EXERCISE PROMPT
For this exercise, copy each line of the records that contains the word "года".

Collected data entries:
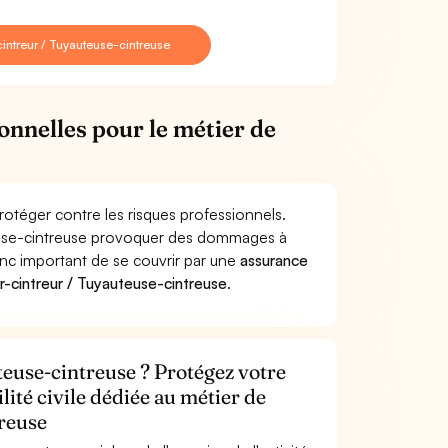
intreur / Tuyauteuse-cintreuse
onnelles pour le métier de
rotéger contre les risques professionnels.
uteuse-cintreuse provoquer des dommages à
donc important de se couvrir par une
assurance
-cintreur / Tuyauteuse-cintreuse
.
euse-cintreuse ? Protégez votre
lité civile dédiée au métier de
reuse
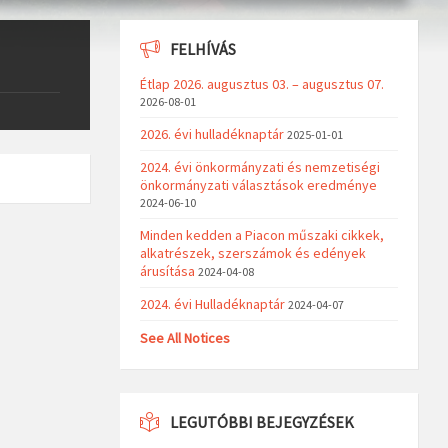
FELHÍVÁS
Étlap 2026. augusztus 03. – augusztus 07.
2026-08-01
2026. évi hulladéknaptár
2025-01-01
2024. évi önkormányzati és nemzetiségi
önkormányzati választások eredménye
2024-06-10
Minden kedden a Piacon műszaki cikkek,
alkatrészek, szerszámok és edények
árusítása
2024-04-08
2024. évi Hulladéknaptár
2024-04-07
See All Notices
LEGUTÓBBI BEJEGYZÉSEK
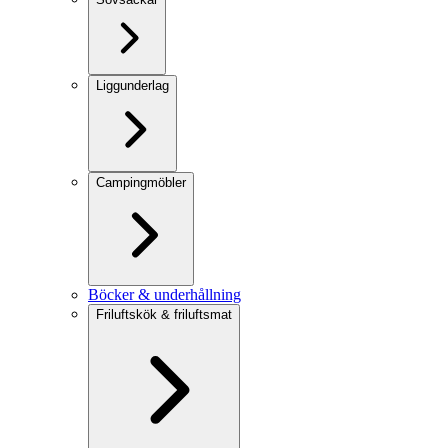
Liggunderlag
Campingmöbler
Böcker & underhållning
Friluftskök & friluftsmat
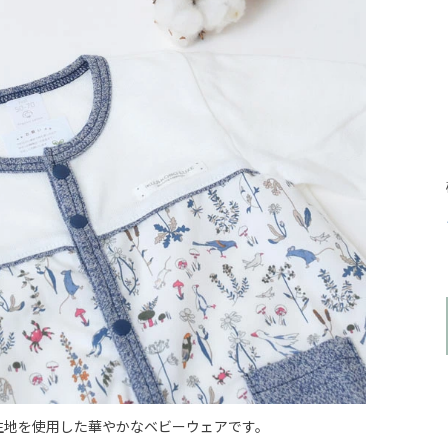
生地を使用した華やかなベビーウェアです。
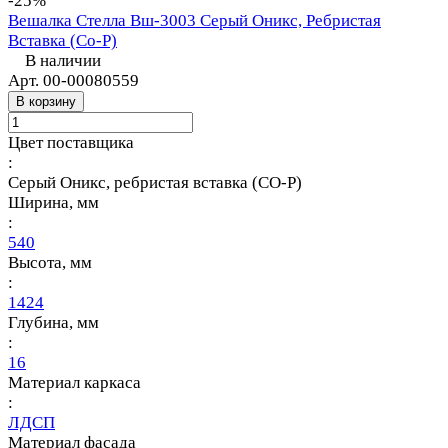
-25%
Вешалка Стелла Вш-3003 Серый Оникс, Ребристая
Вставка (Со-Р)
В наличии
Арт.
00-00080559
В корзину
Цвет поставщика
:
Серый Оникс, ребристая вставка (СО-Р)
Ширина, мм
:
540
Высота, мм
:
1424
Глубина, мм
:
16
Материал каркаса
:
ЛДСП
Материал фасада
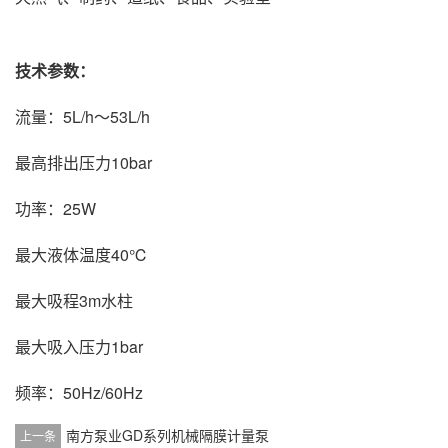
技术参数：
流量：5L/h～53L/h
最高排出压力10bar
功率：25W
最大液体温度40℃
最大吸程3m水柱
最大吸入压力1bar
频率：50Hz/60Hz
南方泵业GD系列机械隔膜计量泵
上一条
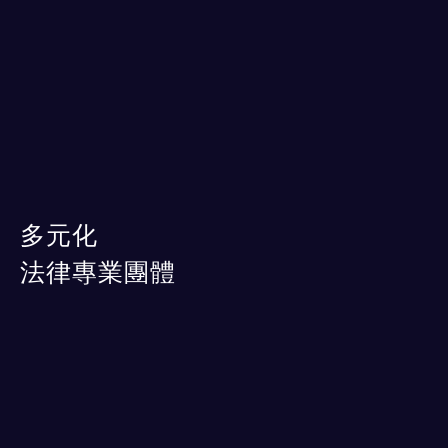
多元化
法律專業團體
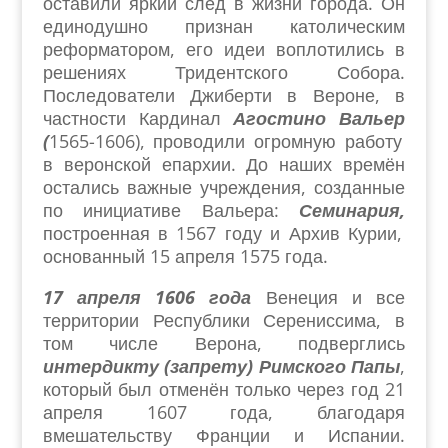
оставили яркий след в жизни города. Он
единодушно признан католическим
реформатором, его идеи воплотились в
решениях Тридентского Собора.
Последователи Джиберти в Вероне, в
частности Кардинал
Агостино Вальер
(
1565-1606), проводили огромную работу
в веронской епархии. До наших времён
остались важные учреждения, созданные
по инициативе Вальера:
Семинария,
построенная в 1567 году и Архив Курии,
основанный 15 апреля 1575 года.
17 апреля 1606 года
Венеция и все
территории Республики Серениссима, в
том числе Верона, подверглись
интердикту (запрету) Римского Папы
,
который был отменён только через год 21
апреля 1607 года, благодаря
вмешательству Франции и Испании.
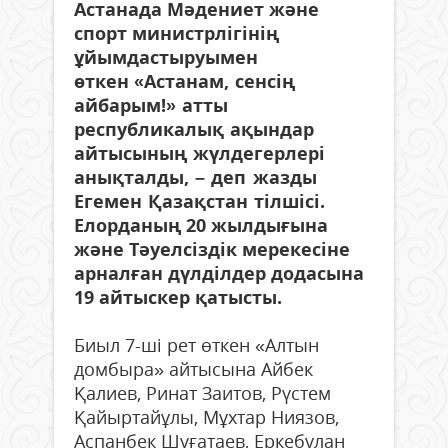
Астанада Мәдениет және
спорт министрлігінің
ұйымдастыруымен
өткен
«Астанам, сенсің
айбарым!» атты
республикалық ақындар
айтысының жүлдегерлері
анықталды, – деп жазды
Егемен Қазақстан тілшісі.
Е
лорданың 20 жылдығына
және Тәуелсіздік мерекесіне
арналған дүлділдер додасына
19 айтыскер қатысты.
Биыл 7-ші рет өткен «Алтын
домбыра» айтысына Айбек
Қалиев, Ринат Заитов, Рүстем
Қайыртайұлы, Мұхтар Ниязов,
Аспанбек Шұғатаев, Еркебұлан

SOLUTION TO THIS TASK
основанный 15 апреля 1575 года.
17 апреля 1606 года
апреля 1607 года, благодаря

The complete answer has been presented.